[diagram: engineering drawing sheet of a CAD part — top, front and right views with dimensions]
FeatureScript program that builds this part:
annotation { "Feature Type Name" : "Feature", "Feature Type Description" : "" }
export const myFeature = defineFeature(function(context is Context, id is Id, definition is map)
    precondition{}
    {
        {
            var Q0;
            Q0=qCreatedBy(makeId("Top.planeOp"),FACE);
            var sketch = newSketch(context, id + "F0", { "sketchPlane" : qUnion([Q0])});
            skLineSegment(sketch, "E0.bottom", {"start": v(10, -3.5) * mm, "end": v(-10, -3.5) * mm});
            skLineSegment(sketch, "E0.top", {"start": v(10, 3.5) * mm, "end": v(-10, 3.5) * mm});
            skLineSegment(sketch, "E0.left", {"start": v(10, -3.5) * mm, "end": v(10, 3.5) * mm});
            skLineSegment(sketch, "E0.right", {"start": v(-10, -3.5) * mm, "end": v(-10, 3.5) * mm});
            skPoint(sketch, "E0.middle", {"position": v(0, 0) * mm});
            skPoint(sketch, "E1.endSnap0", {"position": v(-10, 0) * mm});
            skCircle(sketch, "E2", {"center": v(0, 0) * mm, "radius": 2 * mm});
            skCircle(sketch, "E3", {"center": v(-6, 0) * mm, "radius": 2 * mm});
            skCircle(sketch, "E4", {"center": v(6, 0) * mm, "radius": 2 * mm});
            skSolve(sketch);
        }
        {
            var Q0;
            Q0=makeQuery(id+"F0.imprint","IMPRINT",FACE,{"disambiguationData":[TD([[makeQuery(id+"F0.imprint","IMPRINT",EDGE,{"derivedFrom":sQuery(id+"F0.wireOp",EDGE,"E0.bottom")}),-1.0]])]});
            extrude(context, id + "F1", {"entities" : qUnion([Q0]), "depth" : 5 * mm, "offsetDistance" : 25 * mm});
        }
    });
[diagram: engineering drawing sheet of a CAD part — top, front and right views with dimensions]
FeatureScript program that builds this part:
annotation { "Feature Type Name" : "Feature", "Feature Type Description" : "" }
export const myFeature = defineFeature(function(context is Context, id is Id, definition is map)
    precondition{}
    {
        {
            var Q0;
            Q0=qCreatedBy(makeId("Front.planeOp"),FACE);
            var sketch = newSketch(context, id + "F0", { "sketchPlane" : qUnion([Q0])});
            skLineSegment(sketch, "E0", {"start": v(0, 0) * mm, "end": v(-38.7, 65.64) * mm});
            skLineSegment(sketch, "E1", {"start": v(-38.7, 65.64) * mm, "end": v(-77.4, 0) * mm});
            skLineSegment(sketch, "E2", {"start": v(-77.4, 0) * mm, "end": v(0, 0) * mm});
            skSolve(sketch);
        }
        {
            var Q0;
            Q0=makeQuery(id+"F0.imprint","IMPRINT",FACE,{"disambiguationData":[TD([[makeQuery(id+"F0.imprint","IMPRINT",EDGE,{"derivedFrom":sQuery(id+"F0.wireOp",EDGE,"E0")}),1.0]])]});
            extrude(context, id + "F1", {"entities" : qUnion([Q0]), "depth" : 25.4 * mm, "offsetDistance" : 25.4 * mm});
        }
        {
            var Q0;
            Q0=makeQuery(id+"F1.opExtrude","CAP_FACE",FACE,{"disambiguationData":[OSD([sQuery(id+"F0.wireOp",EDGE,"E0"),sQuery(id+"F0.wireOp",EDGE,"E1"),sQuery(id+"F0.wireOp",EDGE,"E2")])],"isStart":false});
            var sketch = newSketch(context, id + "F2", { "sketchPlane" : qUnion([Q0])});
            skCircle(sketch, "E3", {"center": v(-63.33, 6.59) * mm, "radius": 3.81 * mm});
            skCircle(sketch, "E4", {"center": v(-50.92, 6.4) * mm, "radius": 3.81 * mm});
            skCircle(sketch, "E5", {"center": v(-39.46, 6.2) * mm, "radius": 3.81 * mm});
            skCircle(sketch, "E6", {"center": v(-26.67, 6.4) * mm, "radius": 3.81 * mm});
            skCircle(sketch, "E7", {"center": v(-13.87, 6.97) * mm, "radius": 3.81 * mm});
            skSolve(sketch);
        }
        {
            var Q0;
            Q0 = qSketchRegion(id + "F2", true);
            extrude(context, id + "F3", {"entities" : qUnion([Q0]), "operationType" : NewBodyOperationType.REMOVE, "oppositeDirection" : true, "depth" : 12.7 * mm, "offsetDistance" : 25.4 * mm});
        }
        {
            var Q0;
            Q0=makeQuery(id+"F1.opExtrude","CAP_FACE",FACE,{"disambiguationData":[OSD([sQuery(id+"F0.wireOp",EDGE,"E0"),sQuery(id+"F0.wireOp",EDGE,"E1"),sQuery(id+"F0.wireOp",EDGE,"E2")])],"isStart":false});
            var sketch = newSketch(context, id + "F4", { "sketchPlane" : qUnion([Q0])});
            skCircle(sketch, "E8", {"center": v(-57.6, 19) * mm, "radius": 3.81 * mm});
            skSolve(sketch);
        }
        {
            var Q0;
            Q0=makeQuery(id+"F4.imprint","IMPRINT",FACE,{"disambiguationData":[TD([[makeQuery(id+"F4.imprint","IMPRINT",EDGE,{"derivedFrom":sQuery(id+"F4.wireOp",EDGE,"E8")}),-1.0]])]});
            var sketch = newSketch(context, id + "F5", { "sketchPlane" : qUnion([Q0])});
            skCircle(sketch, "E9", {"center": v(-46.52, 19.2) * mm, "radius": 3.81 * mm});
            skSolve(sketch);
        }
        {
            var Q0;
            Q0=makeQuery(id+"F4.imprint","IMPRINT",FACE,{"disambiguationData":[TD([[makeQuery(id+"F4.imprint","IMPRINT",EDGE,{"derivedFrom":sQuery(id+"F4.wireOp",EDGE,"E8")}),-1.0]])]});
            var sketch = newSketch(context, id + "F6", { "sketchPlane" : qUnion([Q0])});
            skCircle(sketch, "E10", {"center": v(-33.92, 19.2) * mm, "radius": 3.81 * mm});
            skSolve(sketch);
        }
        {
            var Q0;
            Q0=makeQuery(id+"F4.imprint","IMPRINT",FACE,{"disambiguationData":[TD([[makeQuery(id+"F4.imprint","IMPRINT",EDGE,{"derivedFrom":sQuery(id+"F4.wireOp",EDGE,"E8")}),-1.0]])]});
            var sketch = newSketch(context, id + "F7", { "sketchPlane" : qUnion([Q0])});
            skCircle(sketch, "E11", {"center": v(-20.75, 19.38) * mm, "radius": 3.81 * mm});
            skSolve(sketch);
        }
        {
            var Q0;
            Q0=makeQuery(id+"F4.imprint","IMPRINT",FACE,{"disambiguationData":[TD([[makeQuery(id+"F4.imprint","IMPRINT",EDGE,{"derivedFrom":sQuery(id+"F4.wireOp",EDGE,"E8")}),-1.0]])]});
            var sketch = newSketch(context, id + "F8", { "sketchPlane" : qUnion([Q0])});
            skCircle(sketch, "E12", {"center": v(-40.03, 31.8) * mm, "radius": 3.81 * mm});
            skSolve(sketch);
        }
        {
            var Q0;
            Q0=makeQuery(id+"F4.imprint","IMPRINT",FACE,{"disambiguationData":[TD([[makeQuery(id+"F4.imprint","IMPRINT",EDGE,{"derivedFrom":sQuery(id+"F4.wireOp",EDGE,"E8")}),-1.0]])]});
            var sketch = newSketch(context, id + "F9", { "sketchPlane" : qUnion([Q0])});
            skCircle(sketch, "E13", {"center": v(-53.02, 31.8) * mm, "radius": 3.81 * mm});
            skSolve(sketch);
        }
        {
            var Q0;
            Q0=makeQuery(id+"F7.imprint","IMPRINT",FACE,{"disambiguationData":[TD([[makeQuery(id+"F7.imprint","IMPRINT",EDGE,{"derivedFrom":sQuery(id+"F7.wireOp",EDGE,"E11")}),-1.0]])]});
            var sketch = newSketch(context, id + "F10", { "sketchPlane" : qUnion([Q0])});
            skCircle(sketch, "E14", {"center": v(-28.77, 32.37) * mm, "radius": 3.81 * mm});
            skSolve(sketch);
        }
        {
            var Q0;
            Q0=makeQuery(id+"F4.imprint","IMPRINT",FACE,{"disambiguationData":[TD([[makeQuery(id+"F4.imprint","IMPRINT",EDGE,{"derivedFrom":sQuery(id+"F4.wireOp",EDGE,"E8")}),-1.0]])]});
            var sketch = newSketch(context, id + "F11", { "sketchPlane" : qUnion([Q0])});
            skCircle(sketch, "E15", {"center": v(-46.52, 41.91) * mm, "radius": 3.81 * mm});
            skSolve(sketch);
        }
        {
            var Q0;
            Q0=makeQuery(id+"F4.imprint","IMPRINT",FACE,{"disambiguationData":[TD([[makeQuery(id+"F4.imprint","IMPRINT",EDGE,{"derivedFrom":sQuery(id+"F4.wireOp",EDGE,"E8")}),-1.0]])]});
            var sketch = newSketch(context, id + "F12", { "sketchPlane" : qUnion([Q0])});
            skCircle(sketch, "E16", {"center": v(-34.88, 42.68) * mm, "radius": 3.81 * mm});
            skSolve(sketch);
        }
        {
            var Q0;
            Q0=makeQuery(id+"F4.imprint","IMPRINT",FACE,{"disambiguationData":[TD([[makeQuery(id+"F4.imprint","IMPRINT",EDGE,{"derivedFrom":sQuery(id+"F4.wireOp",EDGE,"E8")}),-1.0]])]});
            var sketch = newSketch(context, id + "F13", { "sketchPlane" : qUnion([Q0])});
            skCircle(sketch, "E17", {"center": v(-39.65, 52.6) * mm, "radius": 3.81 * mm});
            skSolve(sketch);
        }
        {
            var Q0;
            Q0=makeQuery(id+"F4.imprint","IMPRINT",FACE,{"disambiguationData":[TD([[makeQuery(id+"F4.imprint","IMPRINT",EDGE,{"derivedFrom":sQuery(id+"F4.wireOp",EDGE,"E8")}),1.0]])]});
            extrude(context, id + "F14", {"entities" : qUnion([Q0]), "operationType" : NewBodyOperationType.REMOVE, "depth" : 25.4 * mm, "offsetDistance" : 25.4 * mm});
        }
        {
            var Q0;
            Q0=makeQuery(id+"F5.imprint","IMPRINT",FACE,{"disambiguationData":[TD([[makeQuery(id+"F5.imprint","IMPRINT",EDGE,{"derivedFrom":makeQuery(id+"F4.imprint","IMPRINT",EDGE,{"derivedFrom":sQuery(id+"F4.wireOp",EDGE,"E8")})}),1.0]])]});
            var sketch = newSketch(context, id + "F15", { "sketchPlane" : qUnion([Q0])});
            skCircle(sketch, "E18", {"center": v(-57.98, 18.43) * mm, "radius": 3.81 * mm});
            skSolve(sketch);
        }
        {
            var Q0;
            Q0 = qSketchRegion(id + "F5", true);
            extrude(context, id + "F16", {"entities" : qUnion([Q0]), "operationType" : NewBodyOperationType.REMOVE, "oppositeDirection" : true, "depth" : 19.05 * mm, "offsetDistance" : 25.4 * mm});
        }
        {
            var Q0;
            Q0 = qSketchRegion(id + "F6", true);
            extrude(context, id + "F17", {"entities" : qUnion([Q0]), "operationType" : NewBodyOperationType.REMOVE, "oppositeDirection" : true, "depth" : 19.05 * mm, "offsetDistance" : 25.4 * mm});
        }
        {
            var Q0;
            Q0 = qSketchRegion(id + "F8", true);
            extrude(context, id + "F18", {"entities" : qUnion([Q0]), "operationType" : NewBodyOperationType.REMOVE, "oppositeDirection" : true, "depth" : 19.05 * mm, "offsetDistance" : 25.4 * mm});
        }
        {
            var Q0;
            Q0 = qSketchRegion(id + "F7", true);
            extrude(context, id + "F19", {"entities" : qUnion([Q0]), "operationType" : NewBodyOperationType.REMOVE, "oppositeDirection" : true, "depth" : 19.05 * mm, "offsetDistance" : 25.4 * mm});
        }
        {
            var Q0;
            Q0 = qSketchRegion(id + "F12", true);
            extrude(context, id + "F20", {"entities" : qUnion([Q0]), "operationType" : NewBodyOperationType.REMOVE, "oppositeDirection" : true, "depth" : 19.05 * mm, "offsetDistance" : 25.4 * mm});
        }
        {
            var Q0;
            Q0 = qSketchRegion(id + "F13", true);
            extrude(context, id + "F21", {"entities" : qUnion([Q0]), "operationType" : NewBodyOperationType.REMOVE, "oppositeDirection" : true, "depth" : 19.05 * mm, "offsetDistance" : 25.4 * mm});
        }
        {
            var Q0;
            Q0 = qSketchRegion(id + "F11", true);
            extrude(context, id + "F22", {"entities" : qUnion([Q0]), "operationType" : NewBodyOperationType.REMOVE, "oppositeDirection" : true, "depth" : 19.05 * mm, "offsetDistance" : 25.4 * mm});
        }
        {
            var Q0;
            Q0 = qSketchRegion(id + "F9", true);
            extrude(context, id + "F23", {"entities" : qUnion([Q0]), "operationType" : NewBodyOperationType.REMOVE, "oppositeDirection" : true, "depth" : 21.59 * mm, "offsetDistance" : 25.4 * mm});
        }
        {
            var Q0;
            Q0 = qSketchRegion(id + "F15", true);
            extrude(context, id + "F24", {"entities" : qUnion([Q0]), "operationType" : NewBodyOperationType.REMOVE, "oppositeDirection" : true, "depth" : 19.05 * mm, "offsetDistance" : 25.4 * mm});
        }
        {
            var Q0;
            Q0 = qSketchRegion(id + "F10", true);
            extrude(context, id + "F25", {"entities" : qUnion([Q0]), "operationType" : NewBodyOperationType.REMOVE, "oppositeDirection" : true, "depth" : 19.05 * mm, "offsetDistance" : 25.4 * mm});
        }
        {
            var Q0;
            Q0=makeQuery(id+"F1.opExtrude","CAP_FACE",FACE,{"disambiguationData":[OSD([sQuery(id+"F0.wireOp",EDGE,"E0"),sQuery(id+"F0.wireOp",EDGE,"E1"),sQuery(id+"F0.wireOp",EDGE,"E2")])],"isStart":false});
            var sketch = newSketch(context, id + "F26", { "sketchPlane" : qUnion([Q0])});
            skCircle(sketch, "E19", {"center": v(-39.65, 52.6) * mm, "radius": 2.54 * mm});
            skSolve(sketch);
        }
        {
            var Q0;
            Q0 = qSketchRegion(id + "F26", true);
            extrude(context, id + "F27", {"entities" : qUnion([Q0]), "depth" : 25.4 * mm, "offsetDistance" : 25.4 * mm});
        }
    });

□ □ □

### Request
Please collect every line in the rows above that contains the string "makeId".

### Expected answer
            Q0=qCreatedBy(makeId("Top.planeOp"),FACE);
            Q0=qCreatedBy(makeId("Front.planeOp"),FACE);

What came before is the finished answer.